What is frequencylaw?

Frequencylaw is a Python toolkit that implements textual frequency law experiments from a research paper, letting you compute Zipf-style frequency scores for text using NLTK and Brown corpus data. It generates high/low-frequency paraphrase pairs for datasets like GSM8K math problems and FLORES-200 translations, then fine-tunes LLMs with PyTorch, Hugging Face Transformers, and LoRA to prove low-frequency prompts tank performance in reasoning and translation. Users get an end-to-end pipeline—from dataset pairing to evaluation—reproducing results showing frequency distillation and curriculum training boosts accuracy.

Why is it gaining traction?

As the official GitHub repository for textual frequency law, it stands out by quantifying how rare words hurt LLMs, with simple scripts for frequency sorting and lightweight fine-tuning that beat baselines without full retraining.
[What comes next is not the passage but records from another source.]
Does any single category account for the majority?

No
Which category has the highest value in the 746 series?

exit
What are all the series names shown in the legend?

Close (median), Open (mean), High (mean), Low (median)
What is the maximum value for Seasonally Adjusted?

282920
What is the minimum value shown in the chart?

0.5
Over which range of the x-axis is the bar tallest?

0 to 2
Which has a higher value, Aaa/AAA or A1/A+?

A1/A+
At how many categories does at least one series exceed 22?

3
Developers dig the plug-and-play dataset tools and eval metrics, skipping manual prompt hacking. It's a quick win for validating frequency effects over generic SFT setups.

Who should use this?

LLM researchers testing prompt frequency impacts on math reasoning or low-resource translation. Fine-tuning teams on GSM8K/FLORES-200 wanting curriculum schedules via high-to-low frequency ordering. NLP devs exploring distillation without building from scratch.

Verdict

Grab it if you're in LLM optimization research—solid docs and repro code make it useful despite 48 stars and 0.9% credibility score signaling early maturity. Test on your datasets first; lacks broad tests or production polish.